List every line below that contains the string "value", copying each one in full. Case matters.
The data below:
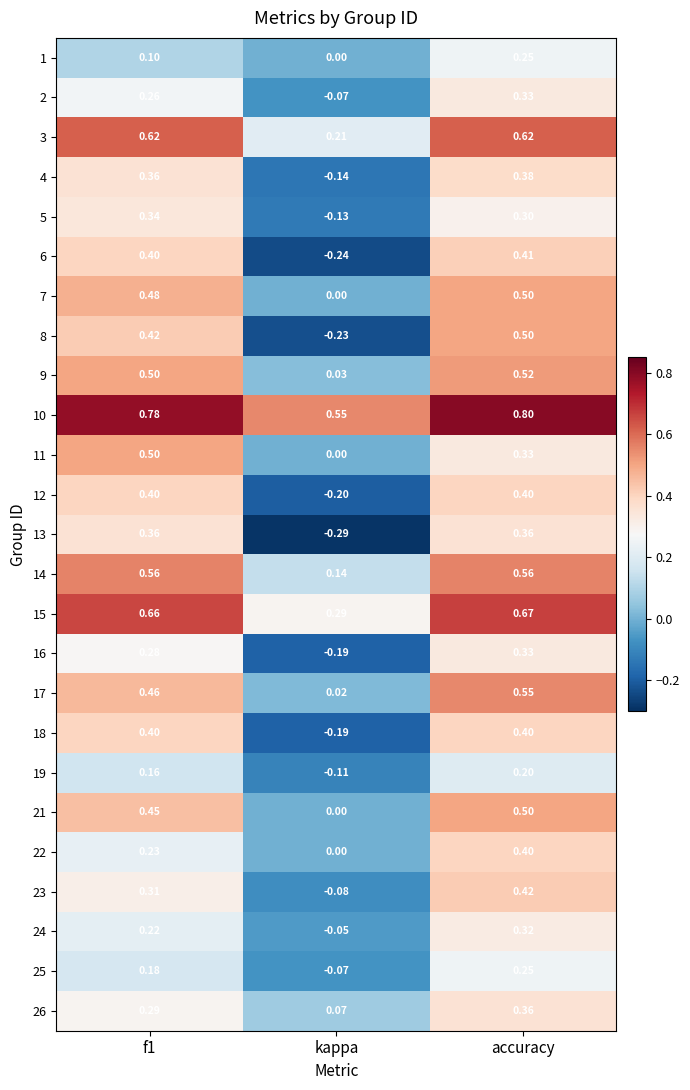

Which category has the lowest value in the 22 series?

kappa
End of The data.
The data below:
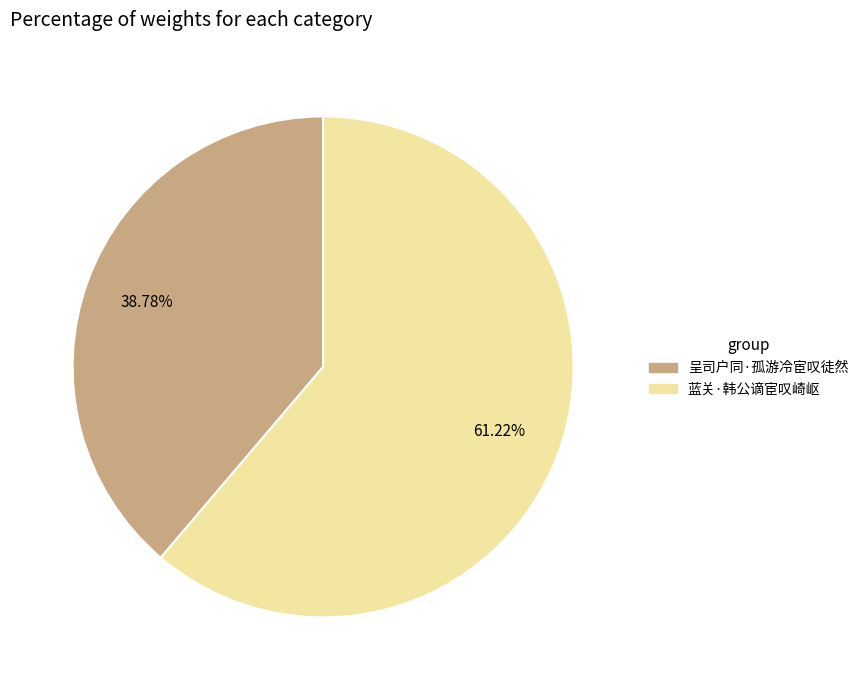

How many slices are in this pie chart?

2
End of The data.
The data below:
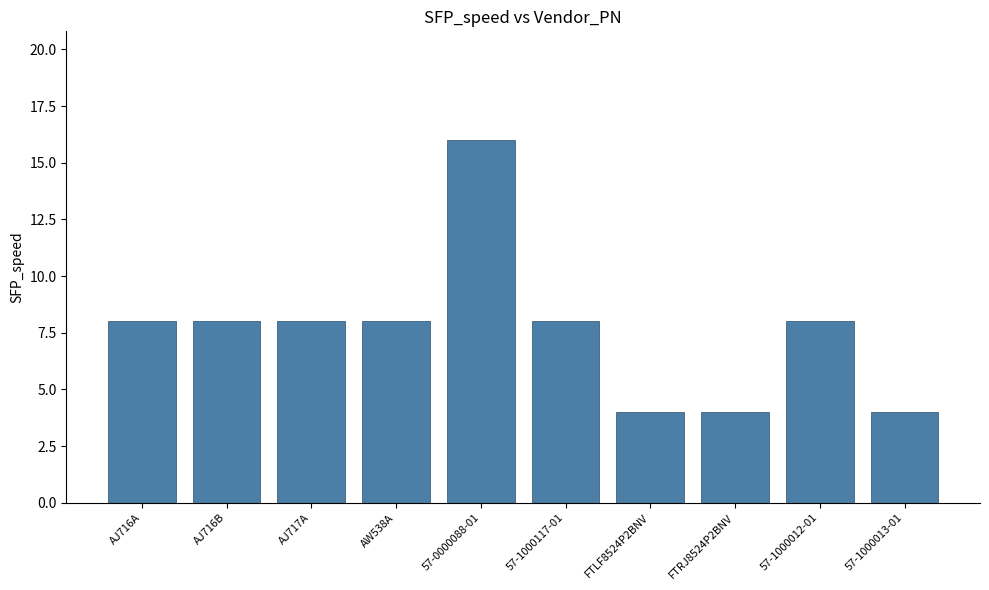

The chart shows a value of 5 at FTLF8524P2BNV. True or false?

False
End of The data.
■ **Result**:
Which category has the lowest value in the 22 series?
The chart shows a value of 5 at FTLF8524P2BNV. True or false?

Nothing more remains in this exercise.